With warm weather in the air, New Zealand’s Ministry of Primary Industries (MPI) has again increased fruit fly surveillance and trapping programmes around Auckland.
Fresh produce growers surrounding the North Island city were placed on high alert earlier this year after a single male Queensland fruit fly (Q-fly) was found in the suburb of Grey Lynn. A subsequent 13 adult Q-flies were caught over the proceeding weeks, with the last reported discovery coming in early March.
The outbreak prompted a wide-reaching response effort, with a control zone and added surveillance traps set up around the site of the initial discovery. Detection operations were scaled back over the winter months, however, the movement of fruit and vegetable lines into and out of the control zone remains restricted.
MPI planning manager Edwin Ainley told 3News New Zealand that the risk of a follow-up incursion will be heightened over the upcoming warmer months, but insists biosecurity authorities are well prepared.
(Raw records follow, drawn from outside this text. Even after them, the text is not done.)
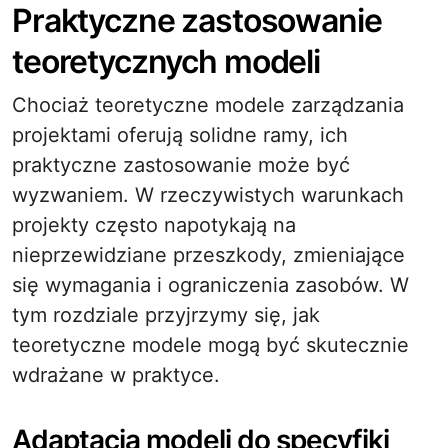
Praktyczne zastosowanie
teoretycznych modeli
Chociaż teoretyczne modele zarządzania
projektami oferują solidne ramy, ich
praktyczne zastosowanie może być
wyzwaniem. W rzeczywistych warunkach
projekty często napotykają na
nieprzewidziane przeszkody, zmieniające
się wymagania i ograniczenia zasobów. W
tym rozdziale przyjrzymy się, jak
teoretyczne modele mogą być skutecznie
wdrażane w praktyce.
Adaptacja modeli do specyfiki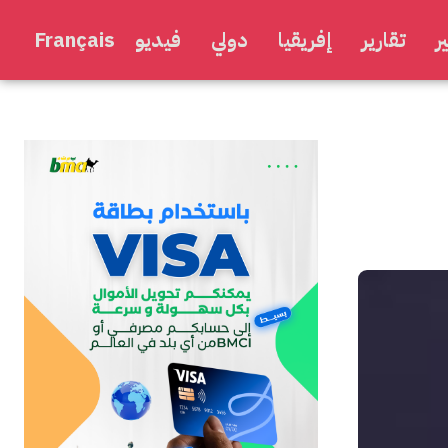
ر
تقارير
إفريقيا
دولي
فيديو
Français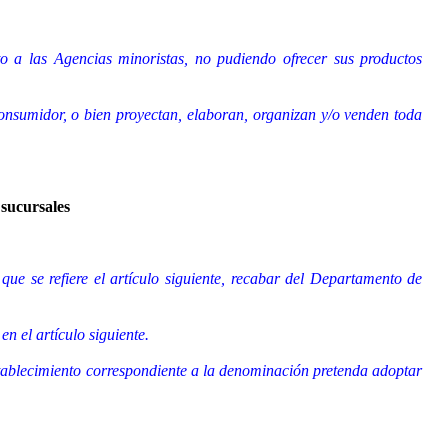
to a las Agencias minoristas, no pudiendo ofrecer sus productos
onsumidor, o bien proyectan, elaboran, organizan y/o venden toda
 sucursales
 que se refiere el artículo siguiente, recabar del Departamento de
n el artículo siguiente.
establecimiento correspondiente a la denominación pretenda adoptar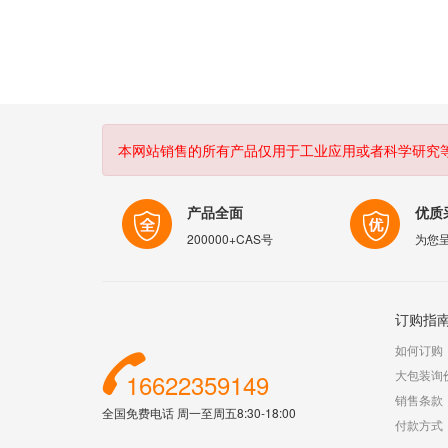
本网站销售的所有产品仅用于工业应用或者科学研究
产品全面
优质
200000+CAS号
为您
订购指
如何订购
大包装询
16622359149
销售条款
全国免费电话 周一至周五8:30-18:00
付款方式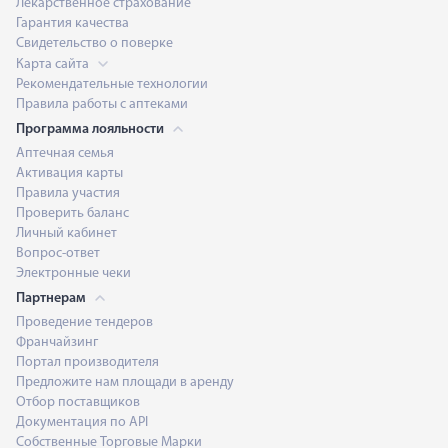
Лекарственное страхование
Гарантия качества
Свидетельство о поверке
Карта сайта
Рекомендательные технологии
Правила работы с аптеками
Программа лояльности
Аптечная семья
Активация карты
Правила участия
Проверить баланс
Личный кабинет
Вопрос-ответ
Электронные чеки
Партнерам
Проведение тендеров
Франчайзинг
Портал производителя
Предложите нам площади в аренду
Отбор поставщиков
Документация по API
Собственные Торговые Марки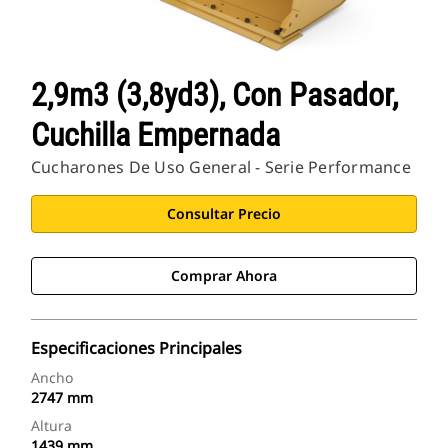
2,9m3 (3,8yd3), Con Pasador,
Cuchilla Empernada
Cucharones De Uso General - Serie Performance
Consultar Precio
Comprar Ahora
Especificaciones Principales
Ancho
2747 mm
Altura
1439 mm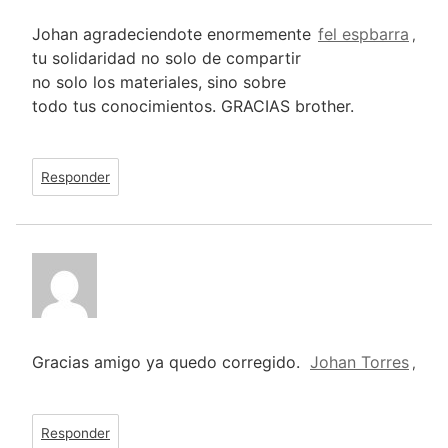
Johan agradeciendote enormemente
fel espbarra
,
tu solidaridad no solo de compartir
no solo los materiales, sino sobre
todo tus conocimientos. GRACIAS brother.
Responder
Gracias amigo ya quedo corregido.
Johan Torres
,
Responder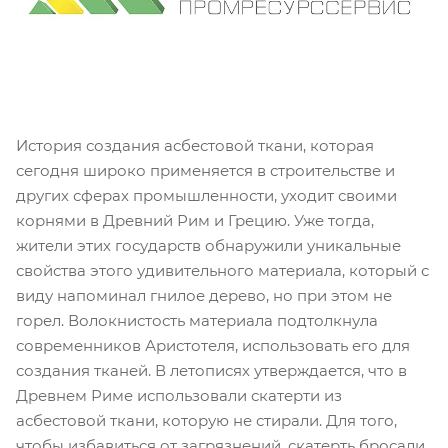
История создания асбестовой ткани, которая
сегодня широко применяется в строительстве и
других сферах промышленности, уходит своими
корнями в Древний Рим и Грецию. Уже тогда,
жители этих государств обнаружили уникальные
свойства этого удивительного материала, который с
виду напоминал гнилое дерево, но при этом не
горел. Волокнистость материала подтолкнула
современников Аристотеля, использовать его для
создания тканей. В летописях утверждается, что в
Древнем Риме использовали скатерти из
асбестовой ткани, которую не стирали. Для того,
чтобы избавиться от загрязнений, скатерть бросали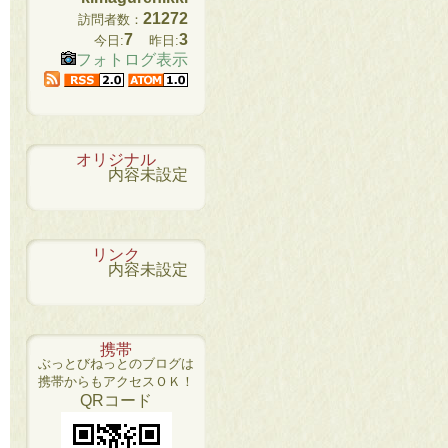
21272
訪問者数：
7
3
今日:
昨日:
フォトログ表示
オリジナル
内容未設定
リンク
内容未設定
携帯
ぶっとびねっとのブログは
携帯からもアクセスＯＫ！
QRコード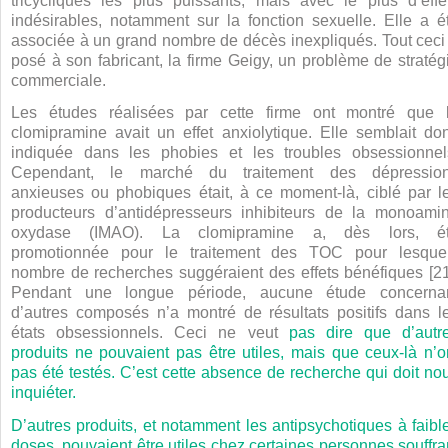
tricycliques les plus puissants, mais avec le plus d’effe
indésirables, notamment sur la fonction sexuelle. Elle a é
associée à un grand nombre de décès inexpliqués. Tout ceci
posé à son fabricant, la firme Geigy, un problème de stratég
commerciale.
Les études réalisées par cette firme ont montré que 
clomipramine avait un effet anxiolytique. Elle semblait do
indiquée dans les phobies et les troubles obsessionnel
Cependant, le marché du traitement des dépressio
anxieuses ou phobiques était, à ce moment-là, ciblé par l
producteurs d’antidépresseurs inhibiteurs de la monoami
oxydase (IMAO). La clomipramine a, dès lors, é
promotionnée pour le traitement des TOC pour lesque
nombre de recherches suggéraient des effets bénéfiques [21
Pendant une longue période, aucune étude concerna
d’autres composés n’a montré de résultats positifs dans l
états obsessionnels. Ceci ne veut
pas dire que d’autr
produits ne pouvaient pas être utiles, mais que ceux-là n’o
pas été testés. C’est cette absence de recherche qui doit no
inquiéter.
D’autres produits, et notamment les antipsychotiques à faibl
doses, pouvaient être utiles chez certaines personnes souffra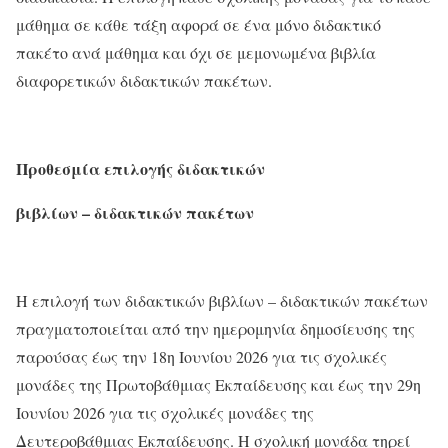
μάθημα σε κάθε τάξη αφορά σε ένα μόνο διδακτικό
πακέτο ανά μάθημα και όχι σε μεμονωμένα βιβλία
διαφορετικών διδακτικών πακέτων.
Προθεσμία επιλογής διδακτικών
βιβλίων – διδακτικών πακέτων
Η επιλογή των διδακτικών βιβλίων – διδακτικών πακέτων
πραγματοποιείται από την ημερομηνία δημοσίευσης της
παρούσας έως την 18η Ιουνίου 2026 για τις σχολικές
μονάδες της Πρωτοβάθμιας Εκπαίδευσης και έως την 29η
Ιουνίου 2026 για τις σχολικές μονάδες της
Δευτεροβάθμιας Εκπαίδευσης. Η σχολική μονάδα τηρεί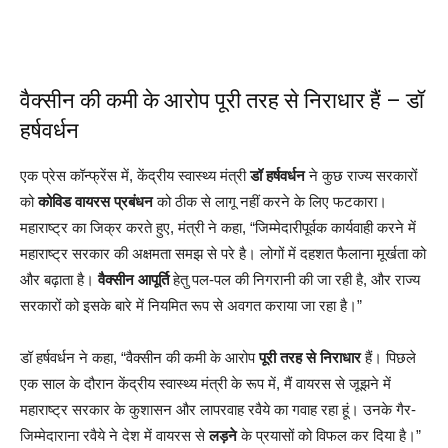
वैक्सीन की कमी के आरोप पूरी तरह से निराधार हैं – डॉ
हर्षवर्धन
एक प्रेस कॉन्फ्रेंस में, केंद्रीय स्वास्थ्य मंत्री
डॉ हर्षवर्धन
ने कुछ राज्य सरकारों
को
कोविड वायरस प्रबंधन
को ठीक से लागू नहीं करने के लिए फटकारा।
महाराष्ट्र का जिक्र करते हुए, मंत्री ने कहा, “जिम्मेदारीपूर्वक कार्यवाही करने में
महाराष्ट्र सरकार की अक्षमता समझ से परे है। लोगों में दहशत फैलाना मूर्खता को
और बढ़ाता है।
वैक्सीन आपूर्ति
हेतु पल-पल की निगरानी की जा रही है, और राज्य
सरकारों को इसके बारे में नियमित रूप से अवगत कराया जा रहा है।”
डॉ हर्षवर्धन ने कहा, “वैक्सीन की कमी के आरोप
पूरी तरह से निराधार
हैं। पिछले
एक साल के दौरान केंद्रीय स्वास्थ्य मंत्री के रूप में, मैं वायरस से जूझने में
महाराष्ट्र सरकार के कुशासन और लापरवाह रवैये का गवाह रहा हूं। उनके गैर-
जिम्मेदाराना रवैये ने देश में वायरस से
लड़ने
के प्रयासों को विफल कर दिया है।”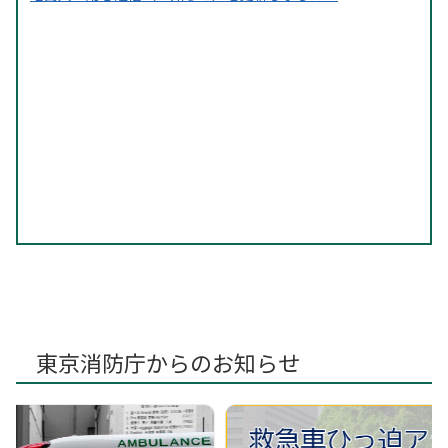
東京消防庁からのお知らせ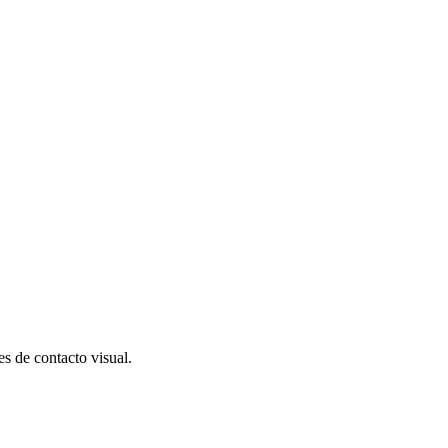
es de contacto visual.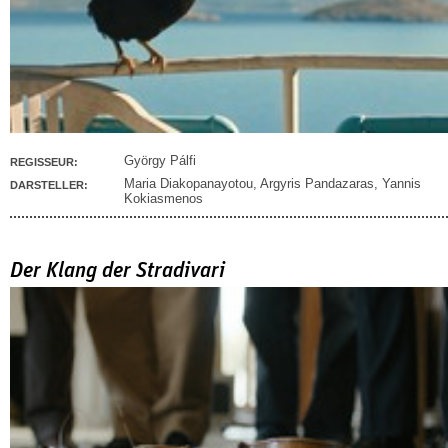
György Pálfi
REGISSEUR:
Maria Diakopanayotou
,
Argyris Pandazaras
,
Yannis
DARSTELLER:
Kokiasmenos
Der Klang der Stradivari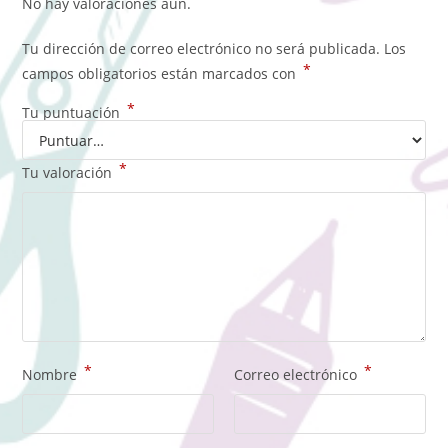
No hay valoraciones aún.
Tu dirección de correo electrónico no será publicada.
Los
*
campos obligatorios están marcados con
*
Tu puntuación
*
Tu valoración
*
*
Nombre
Correo electrónico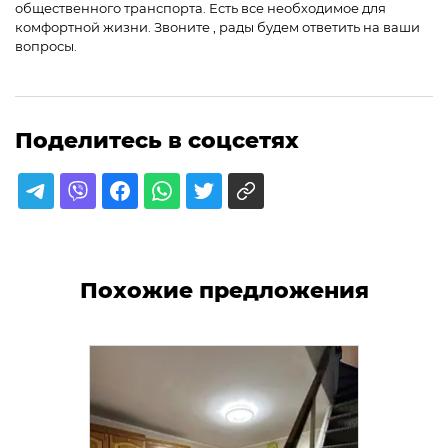
общественного транспорта. Есть все необходимое для
комфортной жизни. Звоните , рады будем ответить на ваши
вопросы.
Поделитесь в соцсетях
Похожие предложения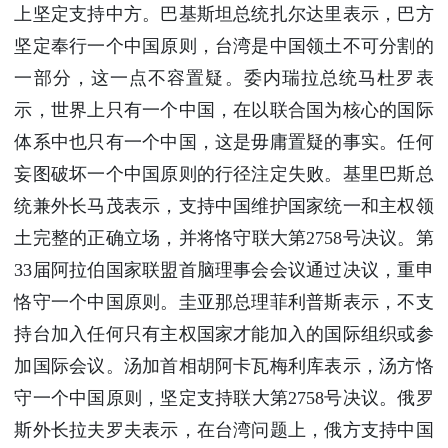
上坚定支持中方。巴基斯坦总统扎尔达里表示，巴方
坚定奉行一个中国原则，台湾是中国领土不可分割的
一部分，这一点不容置疑。委内瑞拉总统马杜罗表
示，世界上只有一个中国，在以联合国为核心的国际
体系中也只有一个中国，这是毋庸置疑的事实。任何
妄图破坏一个中国原则的行径注定失败。基里巴斯总
统兼外长马茂表示，支持中国维护国家统一和主权领
土完整的正确立场，并将恪守联大第2758号决议。第
33届阿拉伯国家联盟首脑理事会会议通过决议，重申
恪守一个中国原则。圭亚那总理菲利普斯表示，不支
持台加入任何只有主权国家才能加入的国际组织或参
加国际会议。汤加首相胡阿卡瓦梅利库表示，汤方恪
守一个中国原则，坚定支持联大第2758号决议。俄罗
斯外长拉夫罗夫表示，在台湾问题上，俄方支持中国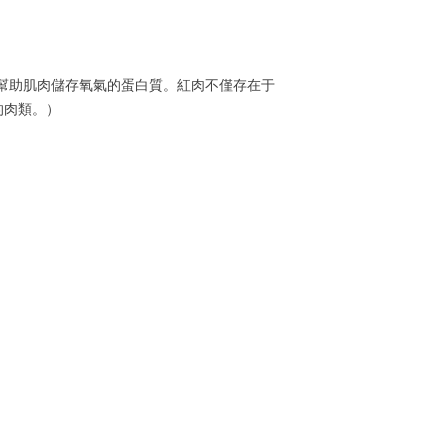
幫助肌肉儲存氧氣的蛋白質。紅肉不僅存在于
的肉類。）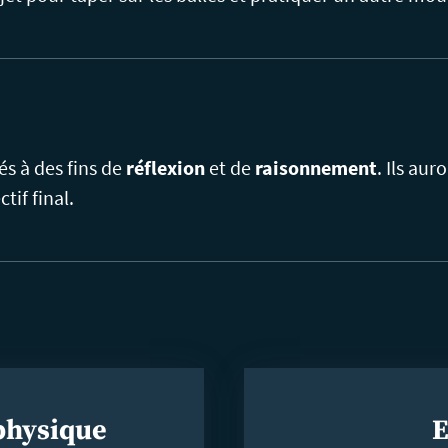
és à des fins de
réflexion
et de
raisonnement
. Ils aur
tif final.
 physique
E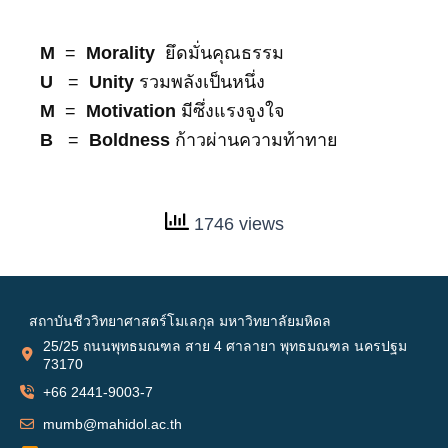
M
=
Morality
ยึดมั่นคุณธรรม
U
=
Unity
รวมพลังเป็นหนึ่ง
M
=
Motivation
มีซึ่งแรงจูงใจ
B
=
Boldness
ก้าวผ่านความท้าทาย
1746 views
สถาบันชีววิทยาศาสตร์โมเลกุล มหาวิทยาลัยมหิดล
25/25 ถนนพุทธมณฑล สาย 4 ศาลายา พุทธมณฑล นครปฐม
73170
+66 2441-9003-7
mumb@mahidol.ac.th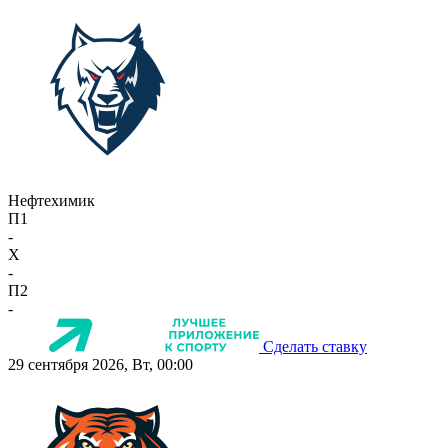
Нефтехимик
П1
-
X
-
П2
-
Сделать ставку
29 сентября 2026, Вт, 00:00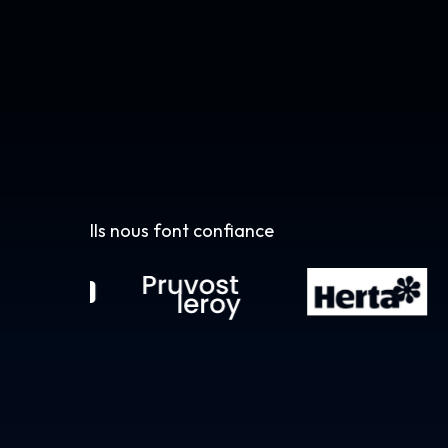
Ils nous font confiance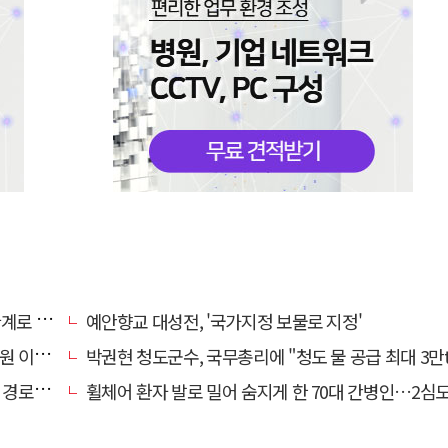
로 추정
예안향교 대성전, '국가지정 보물로 지정'
끝 숨져
박권현 청도군수, 국무총리에 "청도 물 공급 최대 3만t 늘려
대 구속
휠체어 환자 발로 밀어 숨지게 한 70대 간병인…2심도 집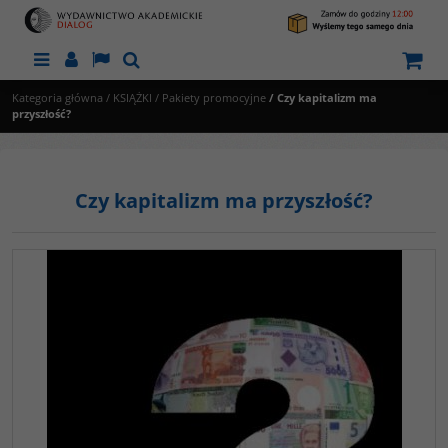
Menu
Panel
Lang
Szukaj
Kategoria główna
/
KSIĄŻKI
/
Pakiety promocyjne
/
Czy kapitalizm ma
przyszłość?
Czy kapitalizm ma przyszłość?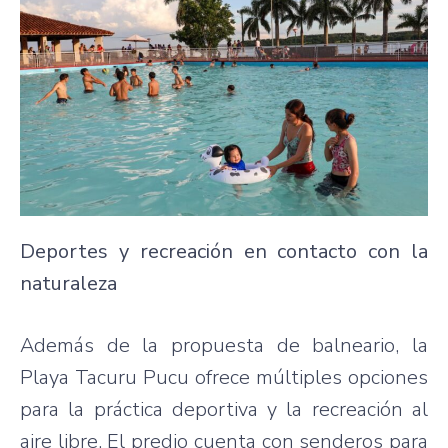
Deportes y recreación en contacto con la
naturaleza
Además de la propuesta de balneario, la
Playa Tacuru Pucu ofrece múltiples opciones
para la práctica deportiva y la recreación al
aire libre. El predio cuenta con senderos para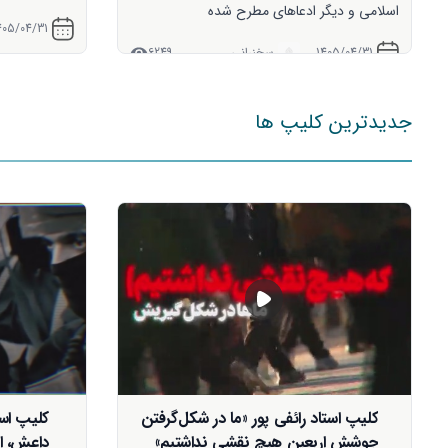
1405/04/31
سخنرانی
6755
405/04/29
جدیدترین کلیپ ها
کلیپ استاد رائفی پور «در دل حضور
داعش، اربعین جوشید»
این چهل‌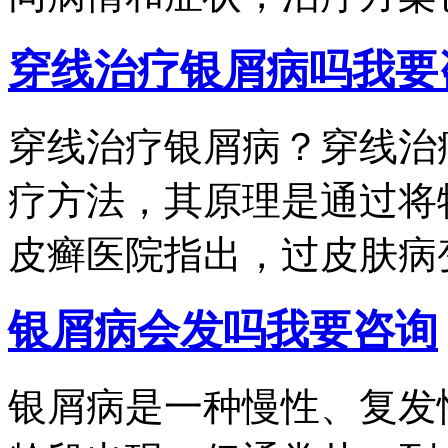
穿线治疗银屑病吗
我要
穿线治疗银屑病？穿线治
疗方法，其原理是通过将
皮癣医院指出，过皮肤病变.
银屑病会发吗
我要咨询
银屑病是一种慢性、复发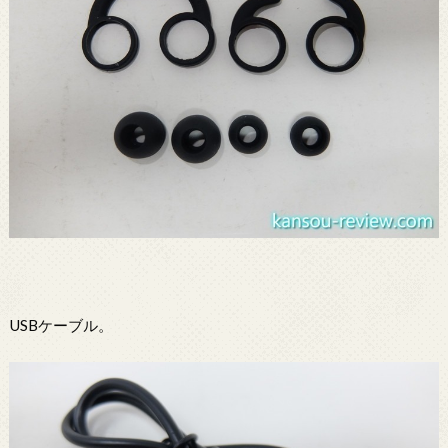
USBケーブル。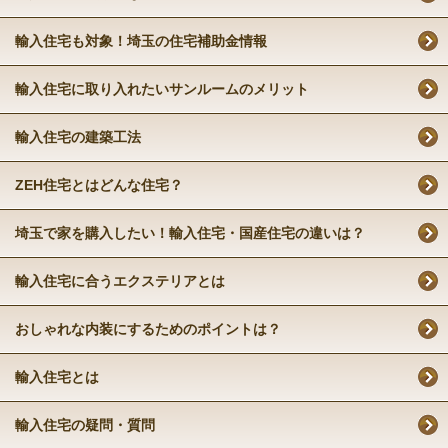
輸入住宅も対象！埼玉の住宅補助金情報
輸入住宅に取り入れたいサンルームのメリット
輸入住宅の建築工法
ZEH住宅とはどんな住宅？
埼玉で家を購入したい！輸入住宅・国産住宅の違いは？
輸入住宅に合うエクステリアとは
おしゃれな内装にするためのポイントは？
輸入住宅とは
輸入住宅の疑問・質問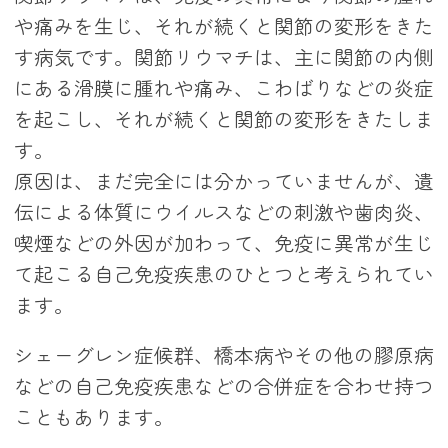
や痛みを生じ、それが続くと関節の変形をきた
す病気です。関節リウマチは、主に関節の内側
にある滑膜に腫れや痛み、こわばりなどの炎症
を起こし、それが続くと関節の変形をきたしま
す。
原因は、まだ完全には分かっていませんが、遺
伝による体質にウイルスなどの刺激や歯肉炎、
喫煙などの外因が加わって、免疫に異常が生じ
て起こる自己免疫疾患のひとつと考えられてい
ます。
シェーグレン症候群、橋本病やその他の膠原病
などの自己免疫疾患などの合併症を合わせ持つ
こともあります。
“Now that the weather's warming up, if any flies did manage to survive the earlier treatment blitz, they'd be on the wing and we'd trap them in our extensive network of lure traps,” Ainley said.
To date all discoveries have been contained to the Grey Lynn control zone. MPI is hopeful the area will be declared fruit fly-free by late December.
“We can't assure our trading partners that the population is gone until the empty traps confirm our success. At this stage, we hope to declare eradication and end the movement controls on fruit and veges before Christmas,” Ainley told 3News.